The ‘eight glasses of water a day’ guideline that’s ingrained in my head (and most likely yours), is no longer the right rule of thumb. The most recent report by The Food and Nutrition Board of the Institute of Medicine (released 2/11/14) includes total water general recommendations for women of approximately 11.5 8-ounce glasses (91 ounces or 2.7 liters), and men approximately 15.5 8-ounce glasses (125 ounces daily or 3.7 liters ).
These are “general” recommendations for a reason. It should go without saying that water needs depend on many individual factors, including health, age, weight, activity-level, climate and pregnancy / breast-feeding. The following information is probably obvious and really just a matter of common sense:
- Exercise – If you engage in any activity that makes you sweat, you need to drink extra water to compensate for the fluid loss. An extra 1.5 to 2.5 cups (400 to 600 millilitres) of water should suffice for short bouts of exercise, but intense exercise lasting more than an hour requires more fluid intake.
- Climate / Environment – Hot or humid weather can make you sweat and requires additional intake of fluid. Heated indoor air also can cause your skin to lose moisture during wintertime. Altitudes greater than 8,200 feet (2,500 meters) may trigger increased urination and more rapid breathing, which use up more of your fluid reserves and require additional hydration.
- Illnesses – When you have fever, vomiting or diarrhea, your body loses additional fluids. In these cases, you need to drink more water to replenish.

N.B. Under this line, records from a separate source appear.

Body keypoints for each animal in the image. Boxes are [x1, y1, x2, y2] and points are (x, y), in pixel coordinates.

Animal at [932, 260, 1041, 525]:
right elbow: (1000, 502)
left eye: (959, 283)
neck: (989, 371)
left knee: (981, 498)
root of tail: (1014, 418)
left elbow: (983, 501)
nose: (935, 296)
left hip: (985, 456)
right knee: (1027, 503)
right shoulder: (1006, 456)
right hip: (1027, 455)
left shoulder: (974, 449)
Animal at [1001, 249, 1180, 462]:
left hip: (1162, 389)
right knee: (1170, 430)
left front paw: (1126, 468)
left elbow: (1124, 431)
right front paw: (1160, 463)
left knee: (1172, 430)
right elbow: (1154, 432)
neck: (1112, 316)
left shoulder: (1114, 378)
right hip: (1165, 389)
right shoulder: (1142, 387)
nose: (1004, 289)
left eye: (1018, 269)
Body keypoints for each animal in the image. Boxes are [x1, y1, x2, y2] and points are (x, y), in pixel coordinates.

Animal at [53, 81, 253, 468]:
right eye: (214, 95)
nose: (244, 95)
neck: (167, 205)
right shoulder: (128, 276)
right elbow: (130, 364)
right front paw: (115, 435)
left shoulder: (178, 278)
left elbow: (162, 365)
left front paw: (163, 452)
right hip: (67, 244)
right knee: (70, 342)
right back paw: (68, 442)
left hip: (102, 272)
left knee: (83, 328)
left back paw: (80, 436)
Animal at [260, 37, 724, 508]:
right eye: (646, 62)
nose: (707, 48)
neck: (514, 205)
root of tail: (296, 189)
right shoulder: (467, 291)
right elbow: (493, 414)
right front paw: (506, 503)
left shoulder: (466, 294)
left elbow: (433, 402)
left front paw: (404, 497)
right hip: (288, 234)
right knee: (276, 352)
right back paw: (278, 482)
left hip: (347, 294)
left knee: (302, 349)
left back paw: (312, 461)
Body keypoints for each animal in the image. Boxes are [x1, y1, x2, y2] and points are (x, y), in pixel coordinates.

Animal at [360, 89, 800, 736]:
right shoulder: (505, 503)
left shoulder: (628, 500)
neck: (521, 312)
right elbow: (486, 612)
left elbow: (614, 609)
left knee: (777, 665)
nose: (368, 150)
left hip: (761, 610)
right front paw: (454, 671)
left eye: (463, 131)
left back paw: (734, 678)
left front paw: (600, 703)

- Pregnancy & breast-feeding – Women who are pregnant or breast-feeding need additional fluids to stay hydrated. Large amounts of fluid are used especially when nursing. The Institute of Medicine recommends that pregnant women drink approximately 13 cups (3 liters or 101 ounces) of fluids daily and women who breast-feed consume about 16 cups (3.8 liters or 128 ounces) of fluids a day.
So what exactly counts toward the optimal intake number? It’s also ingrained in my head that beverages like coffee clearly do not count because caffeine is dehydrating, however this is no longer the case. For the most part, current recommendations say that all fluids count toward your daily “water total”. Beverages such as milk and juice are composed mostly of water, and even beer, wine and caffeinated beverages (i.e. coffee) can contribute, though these beverages should not make up a major portion of your total fluid intake.
And, not only does just about any fluid count, food counts too! On average, food provides about 20 percent of total water intake. For example, many fruits and vegetables, such as watermelon and spinach, are 90 percent or more water by weight. For more on this see my earlier blog post ‘Keeping My Kids Hydrated with Water-Packed Foods‘ I’m a big fan of hydration through healthy foods, especially for those that have a hard time meeting the recommendations through fluids alone.
I wouldn’t run out and buy a fancy water tracker just yet, with almost all fluids counting toward the total, along with the water content found in food, the vast majority of healthy people will adequately meet their daily hydration needs by letting thirst be their guide. However. it’s always beneficial to pay attention to your intake and be aware and ready to compensate for changes in your routine or environment that will have your body wanting more. And although the new guidelines allow for lots of creativity in meeting your water intake, remember that basic H2O is still your best bet because it’s the most rehydrating, readily available and inexpensive.